_Extracted entries:_
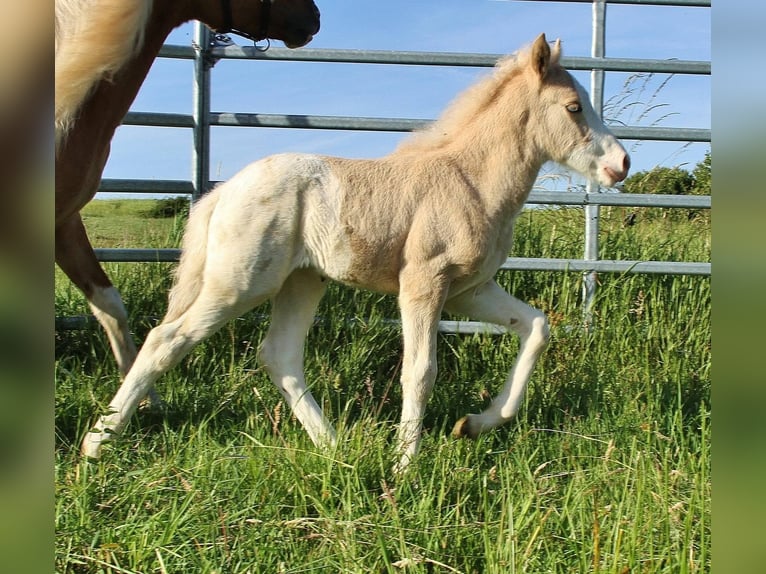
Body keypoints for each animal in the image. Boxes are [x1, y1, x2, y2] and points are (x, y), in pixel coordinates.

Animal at [81, 34, 630, 473]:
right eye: (574, 107)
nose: (622, 164)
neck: (468, 181)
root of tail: (221, 193)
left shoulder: (469, 290)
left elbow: (536, 327)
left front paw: (475, 423)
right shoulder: (423, 284)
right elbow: (420, 371)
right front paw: (406, 466)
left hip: (301, 281)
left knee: (279, 355)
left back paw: (334, 447)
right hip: (239, 283)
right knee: (166, 339)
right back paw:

_What you should do:_ Beginning with the line containing "left front paw: (475, 423)", repeat each line of the listing above, exactly, through the last one, and stop there.

_Response area:_
left front paw: (475, 423)
right shoulder: (423, 284)
right elbow: (420, 371)
right front paw: (406, 466)
left hip: (301, 281)
left knee: (279, 355)
left back paw: (334, 447)
right hip: (239, 283)
right knee: (166, 339)
right back paw:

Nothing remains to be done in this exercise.